JOB ITEM:
Please extract each line of the material below that contains the string "Short".

# # # # # # #

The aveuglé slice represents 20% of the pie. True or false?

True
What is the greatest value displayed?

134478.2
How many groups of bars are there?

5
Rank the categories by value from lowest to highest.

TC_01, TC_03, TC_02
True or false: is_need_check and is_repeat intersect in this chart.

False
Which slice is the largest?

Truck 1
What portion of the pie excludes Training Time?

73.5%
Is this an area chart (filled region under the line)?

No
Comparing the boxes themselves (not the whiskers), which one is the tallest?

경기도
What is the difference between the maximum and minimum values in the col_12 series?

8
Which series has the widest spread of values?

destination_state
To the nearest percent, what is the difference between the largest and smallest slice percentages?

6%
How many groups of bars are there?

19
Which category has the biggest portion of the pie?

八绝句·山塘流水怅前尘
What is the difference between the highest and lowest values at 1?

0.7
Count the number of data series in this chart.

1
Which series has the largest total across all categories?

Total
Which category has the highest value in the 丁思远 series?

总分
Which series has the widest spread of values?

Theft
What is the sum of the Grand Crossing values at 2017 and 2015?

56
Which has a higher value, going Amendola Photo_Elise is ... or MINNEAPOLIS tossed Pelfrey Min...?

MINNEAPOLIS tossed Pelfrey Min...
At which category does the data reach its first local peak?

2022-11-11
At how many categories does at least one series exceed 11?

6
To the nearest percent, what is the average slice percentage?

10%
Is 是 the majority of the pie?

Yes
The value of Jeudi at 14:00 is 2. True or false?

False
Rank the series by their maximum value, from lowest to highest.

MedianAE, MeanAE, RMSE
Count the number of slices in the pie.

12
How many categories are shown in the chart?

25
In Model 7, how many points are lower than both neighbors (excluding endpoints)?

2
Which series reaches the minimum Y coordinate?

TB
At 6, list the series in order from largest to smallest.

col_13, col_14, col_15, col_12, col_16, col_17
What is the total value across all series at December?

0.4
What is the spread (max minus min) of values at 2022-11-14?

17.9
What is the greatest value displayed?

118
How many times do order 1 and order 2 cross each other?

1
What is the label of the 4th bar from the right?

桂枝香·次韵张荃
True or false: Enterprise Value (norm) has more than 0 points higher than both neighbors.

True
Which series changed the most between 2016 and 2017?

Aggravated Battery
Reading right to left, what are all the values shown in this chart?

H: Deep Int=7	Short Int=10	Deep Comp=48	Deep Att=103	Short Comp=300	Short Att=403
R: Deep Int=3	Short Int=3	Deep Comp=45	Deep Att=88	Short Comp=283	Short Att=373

# # # # # # #

RESPONSE TO THE TASK:
H: Deep Int=7	Short Int=10	Deep Comp=48	Deep Att=103	Short Comp=300	Short Att=403
R: Deep Int=3	Short Int=3	Deep Comp=45	Deep Att=88	Short Comp=283	Short Att=373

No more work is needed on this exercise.